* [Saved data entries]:
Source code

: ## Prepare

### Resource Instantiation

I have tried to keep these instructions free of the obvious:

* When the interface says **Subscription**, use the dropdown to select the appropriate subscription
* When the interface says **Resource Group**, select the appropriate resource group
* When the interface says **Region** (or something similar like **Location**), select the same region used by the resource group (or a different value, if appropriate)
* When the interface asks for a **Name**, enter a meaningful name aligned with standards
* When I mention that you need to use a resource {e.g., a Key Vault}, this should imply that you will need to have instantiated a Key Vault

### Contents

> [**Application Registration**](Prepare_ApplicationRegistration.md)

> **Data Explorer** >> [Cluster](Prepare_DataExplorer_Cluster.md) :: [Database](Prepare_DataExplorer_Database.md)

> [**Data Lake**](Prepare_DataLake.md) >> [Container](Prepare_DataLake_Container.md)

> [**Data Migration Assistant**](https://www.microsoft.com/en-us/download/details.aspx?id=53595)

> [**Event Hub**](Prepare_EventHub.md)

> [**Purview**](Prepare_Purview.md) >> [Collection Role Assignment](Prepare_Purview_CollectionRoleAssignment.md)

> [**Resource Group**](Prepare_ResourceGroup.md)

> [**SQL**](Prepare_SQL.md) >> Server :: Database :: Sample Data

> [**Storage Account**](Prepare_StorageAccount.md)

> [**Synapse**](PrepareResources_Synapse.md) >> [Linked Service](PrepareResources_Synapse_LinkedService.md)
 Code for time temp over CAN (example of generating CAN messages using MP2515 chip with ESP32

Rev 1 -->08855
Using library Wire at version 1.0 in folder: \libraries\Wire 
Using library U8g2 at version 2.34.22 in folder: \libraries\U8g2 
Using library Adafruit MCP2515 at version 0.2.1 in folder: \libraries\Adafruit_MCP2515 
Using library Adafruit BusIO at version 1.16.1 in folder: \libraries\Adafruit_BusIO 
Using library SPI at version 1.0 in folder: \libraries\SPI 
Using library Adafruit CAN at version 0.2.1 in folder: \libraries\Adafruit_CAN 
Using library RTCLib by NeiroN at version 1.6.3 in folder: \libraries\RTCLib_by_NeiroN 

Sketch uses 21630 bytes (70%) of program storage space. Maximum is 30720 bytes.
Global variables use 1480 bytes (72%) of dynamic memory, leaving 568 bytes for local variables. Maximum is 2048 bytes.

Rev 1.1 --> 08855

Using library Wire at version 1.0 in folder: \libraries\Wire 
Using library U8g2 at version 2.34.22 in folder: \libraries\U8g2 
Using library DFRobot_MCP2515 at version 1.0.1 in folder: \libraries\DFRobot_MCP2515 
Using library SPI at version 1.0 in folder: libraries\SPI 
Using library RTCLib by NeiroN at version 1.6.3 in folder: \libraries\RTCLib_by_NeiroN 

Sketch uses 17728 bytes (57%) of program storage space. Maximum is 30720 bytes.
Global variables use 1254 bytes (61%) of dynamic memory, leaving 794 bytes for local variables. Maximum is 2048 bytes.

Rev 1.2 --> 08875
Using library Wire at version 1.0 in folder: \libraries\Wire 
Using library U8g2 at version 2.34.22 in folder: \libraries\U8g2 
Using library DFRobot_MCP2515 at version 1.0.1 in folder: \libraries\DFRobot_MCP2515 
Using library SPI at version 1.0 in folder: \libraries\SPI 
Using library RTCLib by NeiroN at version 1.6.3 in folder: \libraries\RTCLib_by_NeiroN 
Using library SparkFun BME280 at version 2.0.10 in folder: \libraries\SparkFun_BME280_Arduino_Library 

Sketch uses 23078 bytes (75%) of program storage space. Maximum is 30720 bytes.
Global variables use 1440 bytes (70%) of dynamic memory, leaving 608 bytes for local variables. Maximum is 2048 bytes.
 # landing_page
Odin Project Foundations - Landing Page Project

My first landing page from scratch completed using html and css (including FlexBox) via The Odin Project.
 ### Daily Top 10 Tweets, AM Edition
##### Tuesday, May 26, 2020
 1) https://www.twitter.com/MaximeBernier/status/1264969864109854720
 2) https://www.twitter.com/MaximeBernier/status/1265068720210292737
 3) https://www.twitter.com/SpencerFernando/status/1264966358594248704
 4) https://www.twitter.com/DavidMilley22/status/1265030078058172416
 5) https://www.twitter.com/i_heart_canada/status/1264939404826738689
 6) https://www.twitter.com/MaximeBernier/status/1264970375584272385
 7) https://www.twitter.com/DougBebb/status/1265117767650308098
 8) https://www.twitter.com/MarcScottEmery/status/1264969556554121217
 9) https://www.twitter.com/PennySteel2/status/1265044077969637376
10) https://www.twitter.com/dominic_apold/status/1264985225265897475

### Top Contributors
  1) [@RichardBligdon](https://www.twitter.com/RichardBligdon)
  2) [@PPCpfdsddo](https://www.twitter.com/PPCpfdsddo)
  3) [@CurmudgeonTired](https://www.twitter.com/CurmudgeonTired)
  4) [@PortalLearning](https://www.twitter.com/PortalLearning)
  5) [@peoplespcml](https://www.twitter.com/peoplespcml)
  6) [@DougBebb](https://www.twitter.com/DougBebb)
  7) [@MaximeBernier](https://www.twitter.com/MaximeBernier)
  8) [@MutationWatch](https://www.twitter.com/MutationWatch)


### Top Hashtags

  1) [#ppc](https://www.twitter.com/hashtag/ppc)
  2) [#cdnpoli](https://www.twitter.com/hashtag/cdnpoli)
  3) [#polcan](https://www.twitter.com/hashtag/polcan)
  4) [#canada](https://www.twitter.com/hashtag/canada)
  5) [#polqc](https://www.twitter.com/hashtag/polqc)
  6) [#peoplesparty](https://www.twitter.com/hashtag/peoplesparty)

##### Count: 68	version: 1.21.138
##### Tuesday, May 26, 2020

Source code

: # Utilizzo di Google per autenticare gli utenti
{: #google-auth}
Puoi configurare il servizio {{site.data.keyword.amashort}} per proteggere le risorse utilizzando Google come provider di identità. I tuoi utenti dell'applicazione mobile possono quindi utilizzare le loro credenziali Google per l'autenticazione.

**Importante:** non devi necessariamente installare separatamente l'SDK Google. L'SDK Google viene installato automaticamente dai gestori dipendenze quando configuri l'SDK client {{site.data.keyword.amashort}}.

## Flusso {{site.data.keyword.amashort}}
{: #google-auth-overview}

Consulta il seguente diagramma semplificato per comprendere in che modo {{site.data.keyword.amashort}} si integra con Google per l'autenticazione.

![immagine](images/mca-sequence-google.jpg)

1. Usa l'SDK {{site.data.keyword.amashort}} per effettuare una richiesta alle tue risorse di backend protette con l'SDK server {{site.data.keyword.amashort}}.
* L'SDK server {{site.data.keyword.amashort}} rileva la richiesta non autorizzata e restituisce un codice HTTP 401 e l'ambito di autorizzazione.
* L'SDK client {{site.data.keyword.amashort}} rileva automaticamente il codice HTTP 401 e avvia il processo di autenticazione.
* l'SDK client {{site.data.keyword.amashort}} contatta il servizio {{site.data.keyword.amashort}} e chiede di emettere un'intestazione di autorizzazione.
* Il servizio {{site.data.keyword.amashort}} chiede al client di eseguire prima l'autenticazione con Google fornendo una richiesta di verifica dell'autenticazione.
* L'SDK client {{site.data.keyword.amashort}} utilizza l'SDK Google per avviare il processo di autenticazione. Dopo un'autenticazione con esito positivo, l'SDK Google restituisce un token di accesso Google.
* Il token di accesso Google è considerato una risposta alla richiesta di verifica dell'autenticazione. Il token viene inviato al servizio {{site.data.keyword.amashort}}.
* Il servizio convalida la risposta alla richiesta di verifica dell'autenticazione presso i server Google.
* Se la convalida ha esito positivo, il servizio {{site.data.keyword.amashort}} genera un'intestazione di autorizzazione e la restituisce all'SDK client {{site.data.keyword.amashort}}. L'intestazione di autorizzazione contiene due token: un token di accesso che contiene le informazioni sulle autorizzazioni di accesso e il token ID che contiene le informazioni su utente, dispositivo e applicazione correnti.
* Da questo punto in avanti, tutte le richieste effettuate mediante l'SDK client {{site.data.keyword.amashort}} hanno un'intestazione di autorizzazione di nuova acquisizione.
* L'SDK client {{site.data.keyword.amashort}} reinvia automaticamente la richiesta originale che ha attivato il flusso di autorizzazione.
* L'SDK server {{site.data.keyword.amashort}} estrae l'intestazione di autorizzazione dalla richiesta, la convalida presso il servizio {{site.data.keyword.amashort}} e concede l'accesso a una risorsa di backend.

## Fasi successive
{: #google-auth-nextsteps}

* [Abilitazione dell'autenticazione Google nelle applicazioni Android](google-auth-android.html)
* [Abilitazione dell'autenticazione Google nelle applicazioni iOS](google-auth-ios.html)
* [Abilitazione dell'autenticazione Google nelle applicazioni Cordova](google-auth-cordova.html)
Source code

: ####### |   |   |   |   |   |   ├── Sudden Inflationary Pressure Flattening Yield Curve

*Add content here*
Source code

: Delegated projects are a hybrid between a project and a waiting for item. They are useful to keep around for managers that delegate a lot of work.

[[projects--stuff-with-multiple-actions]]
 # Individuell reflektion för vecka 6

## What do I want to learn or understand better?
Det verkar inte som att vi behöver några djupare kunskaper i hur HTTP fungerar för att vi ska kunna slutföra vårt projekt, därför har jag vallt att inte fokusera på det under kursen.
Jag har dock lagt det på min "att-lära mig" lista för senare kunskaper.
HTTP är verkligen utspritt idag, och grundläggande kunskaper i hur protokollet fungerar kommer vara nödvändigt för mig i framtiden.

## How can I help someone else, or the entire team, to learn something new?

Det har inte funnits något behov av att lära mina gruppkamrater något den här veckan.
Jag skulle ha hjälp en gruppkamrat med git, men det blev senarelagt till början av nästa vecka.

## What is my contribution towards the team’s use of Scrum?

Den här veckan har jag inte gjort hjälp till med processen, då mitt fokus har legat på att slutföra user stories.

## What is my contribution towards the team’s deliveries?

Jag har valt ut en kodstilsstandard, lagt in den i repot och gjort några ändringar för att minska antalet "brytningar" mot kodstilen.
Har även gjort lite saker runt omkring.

* [Work instructions]:
Look through the entries above, find each line containing "chiede", and copy it.

* [Answer to this task]:
* l'SDK client {{site.data.keyword.amashort}} contatta il servizio {{site.data.keyword.amashort}} e chiede di emettere un'intestazione di autorizzazione.
* Il servizio {{site.data.keyword.amashort}} chiede al client di eseguire prima l'autenticazione con Google fornendo una richiesta di verifica dell'autenticazione.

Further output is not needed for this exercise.